### Directions for this task
Every record below needs to be retyped exactly as it appears.
§ §
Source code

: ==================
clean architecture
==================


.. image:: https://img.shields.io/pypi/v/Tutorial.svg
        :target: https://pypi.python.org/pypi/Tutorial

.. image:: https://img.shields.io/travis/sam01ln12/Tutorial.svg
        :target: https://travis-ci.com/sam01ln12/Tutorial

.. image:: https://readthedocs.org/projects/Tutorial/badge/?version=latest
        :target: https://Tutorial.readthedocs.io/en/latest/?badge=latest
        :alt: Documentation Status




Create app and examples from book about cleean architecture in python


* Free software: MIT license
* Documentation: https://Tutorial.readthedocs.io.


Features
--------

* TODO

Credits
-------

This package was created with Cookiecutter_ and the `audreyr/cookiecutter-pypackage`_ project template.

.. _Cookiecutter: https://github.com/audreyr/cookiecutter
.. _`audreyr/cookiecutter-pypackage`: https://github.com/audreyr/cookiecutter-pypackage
§ §
### Result for this exercise
Source code

: ==================
clean architecture
==================


.. image:: https://img.shields.io/pypi/v/Tutorial.svg
        :target: https://pypi.python.org/pypi/Tutorial

.. image:: https://img.shields.io/travis/sam01ln12/Tutorial.svg
        :target: https://travis-ci.com/sam01ln12/Tutorial

.. image:: https://readthedocs.org/projects/Tutorial/badge/?version=latest
        :target: https://Tutorial.readthedocs.io/en/latest/?badge=latest
        :alt: Documentation Status




Create app and examples from book about cleean architecture in python


* Free software: MIT license
* Documentation: https://Tutorial.readthedocs.io.


Features
--------

* TODO

Credits
-------

This package was created with Cookiecutter_ and the `audreyr/cookiecutter-pypackage`_ project template.

.. _Cookiecutter: https://github.com/audreyr/cookiecutter
.. _`audreyr/cookiecutter-pypackage`: https://github.com/audreyr/cookiecutter-pypackage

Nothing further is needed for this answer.